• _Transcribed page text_
════════════════════

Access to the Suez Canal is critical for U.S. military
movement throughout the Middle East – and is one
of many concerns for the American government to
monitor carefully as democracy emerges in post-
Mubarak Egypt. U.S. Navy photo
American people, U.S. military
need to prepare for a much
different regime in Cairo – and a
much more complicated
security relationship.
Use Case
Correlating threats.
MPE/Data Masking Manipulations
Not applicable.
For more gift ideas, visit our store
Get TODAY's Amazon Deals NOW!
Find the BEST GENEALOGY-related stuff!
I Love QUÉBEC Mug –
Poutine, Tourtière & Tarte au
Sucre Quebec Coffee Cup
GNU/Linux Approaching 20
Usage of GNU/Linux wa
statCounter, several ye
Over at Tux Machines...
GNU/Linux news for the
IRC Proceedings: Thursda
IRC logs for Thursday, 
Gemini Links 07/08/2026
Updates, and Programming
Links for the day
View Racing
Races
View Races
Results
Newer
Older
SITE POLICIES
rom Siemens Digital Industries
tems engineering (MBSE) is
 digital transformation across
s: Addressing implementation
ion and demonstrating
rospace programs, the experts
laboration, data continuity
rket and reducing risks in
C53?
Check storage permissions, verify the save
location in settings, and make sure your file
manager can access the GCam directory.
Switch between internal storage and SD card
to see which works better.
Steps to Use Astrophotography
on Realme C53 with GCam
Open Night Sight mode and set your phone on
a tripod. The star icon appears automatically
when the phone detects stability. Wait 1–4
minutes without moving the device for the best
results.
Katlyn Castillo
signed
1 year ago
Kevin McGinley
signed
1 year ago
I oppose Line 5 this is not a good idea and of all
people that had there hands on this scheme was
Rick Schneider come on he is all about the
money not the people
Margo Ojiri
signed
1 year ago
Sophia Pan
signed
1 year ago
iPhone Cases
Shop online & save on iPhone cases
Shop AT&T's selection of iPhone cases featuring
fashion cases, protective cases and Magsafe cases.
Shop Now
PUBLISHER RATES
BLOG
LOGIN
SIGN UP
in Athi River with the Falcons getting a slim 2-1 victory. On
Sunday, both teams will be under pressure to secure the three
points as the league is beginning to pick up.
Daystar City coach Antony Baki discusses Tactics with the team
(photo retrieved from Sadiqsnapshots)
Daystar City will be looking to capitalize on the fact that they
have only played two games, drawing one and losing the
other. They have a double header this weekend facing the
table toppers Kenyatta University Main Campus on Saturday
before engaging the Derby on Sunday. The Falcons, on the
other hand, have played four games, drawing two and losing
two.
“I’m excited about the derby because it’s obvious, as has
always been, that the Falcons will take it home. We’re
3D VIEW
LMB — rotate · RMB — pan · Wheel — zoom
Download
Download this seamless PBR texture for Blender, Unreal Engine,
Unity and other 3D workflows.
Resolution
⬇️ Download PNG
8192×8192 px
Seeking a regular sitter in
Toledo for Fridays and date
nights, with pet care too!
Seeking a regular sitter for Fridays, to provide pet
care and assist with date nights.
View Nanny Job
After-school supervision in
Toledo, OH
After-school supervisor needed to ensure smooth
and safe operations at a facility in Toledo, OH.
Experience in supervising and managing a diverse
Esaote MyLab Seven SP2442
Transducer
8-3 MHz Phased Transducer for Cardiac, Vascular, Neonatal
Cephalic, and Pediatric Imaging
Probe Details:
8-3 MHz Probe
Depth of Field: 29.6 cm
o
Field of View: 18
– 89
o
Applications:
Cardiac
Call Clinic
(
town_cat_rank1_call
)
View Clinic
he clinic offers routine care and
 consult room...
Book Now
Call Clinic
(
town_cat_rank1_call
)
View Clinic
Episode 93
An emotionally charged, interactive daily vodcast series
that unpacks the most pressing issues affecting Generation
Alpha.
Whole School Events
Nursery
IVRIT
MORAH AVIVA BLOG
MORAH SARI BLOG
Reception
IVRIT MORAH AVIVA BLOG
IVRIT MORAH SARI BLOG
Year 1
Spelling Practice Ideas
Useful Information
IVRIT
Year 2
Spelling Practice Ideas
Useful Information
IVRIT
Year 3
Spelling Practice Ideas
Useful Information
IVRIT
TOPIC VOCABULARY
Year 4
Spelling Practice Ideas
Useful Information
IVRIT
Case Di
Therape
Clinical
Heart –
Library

════════════════════

• _What needs to be done_
Update the data above by replacing every "Spelling Practice Ideas" with "Spelling Practice Tips", leaving everything else as it is.

• _Worked solution_
Access to the Suez Canal is critical for U.S. military
movement throughout the Middle East – and is one
of many concerns for the American government to
monitor carefully as democracy emerges in post-
Mubarak Egypt. U.S. Navy photo
American people, U.S. military
need to prepare for a much
different regime in Cairo – and a
much more complicated
security relationship.
Use Case
Correlating threats.
MPE/Data Masking Manipulations
Not applicable.
For more gift ideas, visit our store
Get TODAY's Amazon Deals NOW!
Find the BEST GENEALOGY-related stuff!
I Love QUÉBEC Mug –
Poutine, Tourtière & Tarte au
Sucre Quebec Coffee Cup
GNU/Linux Approaching 20
Usage of GNU/Linux wa
statCounter, several ye
Over at Tux Machines...
GNU/Linux news for the
IRC Proceedings: Thursda
IRC logs for Thursday, 
Gemini Links 07/08/2026
Updates, and Programming
Links for the day
View Racing
Races
View Races
Results
Newer
Older
SITE POLICIES
rom Siemens Digital Industries
tems engineering (MBSE) is
 digital transformation across
s: Addressing implementation
ion and demonstrating
rospace programs, the experts
laboration, data continuity
rket and reducing risks in
C53?
Check storage permissions, verify the save
location in settings, and make sure your file
manager can access the GCam directory.
Switch between internal storage and SD card
to see which works better.
Steps to Use Astrophotography
on Realme C53 with GCam
Open Night Sight mode and set your phone on
a tripod. The star icon appears automatically
when the phone detects stability. Wait 1–4
minutes without moving the device for the best
results.
Katlyn Castillo
signed
1 year ago
Kevin McGinley
signed
1 year ago
I oppose Line 5 this is not a good idea and of all
people that had there hands on this scheme was
Rick Schneider come on he is all about the
money not the people
Margo Ojiri
signed
1 year ago
Sophia Pan
signed
1 year ago
iPhone Cases
Shop online & save on iPhone cases
Shop AT&T's selection of iPhone cases featuring
fashion cases, protective cases and Magsafe cases.
Shop Now
PUBLISHER RATES
BLOG
LOGIN
SIGN UP
in Athi River with the Falcons getting a slim 2-1 victory. On
Sunday, both teams will be under pressure to secure the three
points as the league is beginning to pick up.
Daystar City coach Antony Baki discusses Tactics with the team
(photo retrieved from Sadiqsnapshots)
Daystar City will be looking to capitalize on the fact that they
have only played two games, drawing one and losing the
other. They have a double header this weekend facing the
table toppers Kenyatta University Main Campus on Saturday
before engaging the Derby on Sunday. The Falcons, on the
other hand, have played four games, drawing two and losing
two.
“I’m excited about the derby because it’s obvious, as has
always been, that the Falcons will take it home. We’re
3D VIEW
LMB — rotate · RMB — pan · Wheel — zoom
Download
Download this seamless PBR texture for Blender, Unreal Engine,
Unity and other 3D workflows.
Resolution
⬇️ Download PNG
8192×8192 px
Seeking a regular sitter in
Toledo for Fridays and date
nights, with pet care too!
Seeking a regular sitter for Fridays, to provide pet
care and assist with date nights.
View Nanny Job
After-school supervision in
Toledo, OH
After-school supervisor needed to ensure smooth
and safe operations at a facility in Toledo, OH.
Experience in supervising and managing a diverse
Esaote MyLab Seven SP2442
Transducer
8-3 MHz Phased Transducer for Cardiac, Vascular, Neonatal
Cephalic, and Pediatric Imaging
Probe Details:
8-3 MHz Probe
Depth of Field: 29.6 cm
o
Field of View: 18
– 89
o
Applications:
Cardiac
Call Clinic
(
town_cat_rank1_call
)
View Clinic
he clinic offers routine care and
 consult room...
Book Now
Call Clinic
(
town_cat_rank1_call
)
View Clinic
Episode 93
An emotionally charged, interactive daily vodcast series
that unpacks the most pressing issues affecting Generation
Alpha.
Whole School Events
Nursery
IVRIT
MORAH AVIVA BLOG
MORAH SARI BLOG
Reception
IVRIT MORAH AVIVA BLOG
IVRIT MORAH SARI BLOG
Year 1
Spelling Practice Tips
Useful Information
IVRIT
Year 2
Spelling Practice Tips
Useful Information
IVRIT
Year 3
Spelling Practice Tips
Useful Information
IVRIT
TOPIC VOCABULARY
Year 4
Spelling Practice Tips
Useful Information
IVRIT
Case Di
Therape
Clinical
Heart –
Library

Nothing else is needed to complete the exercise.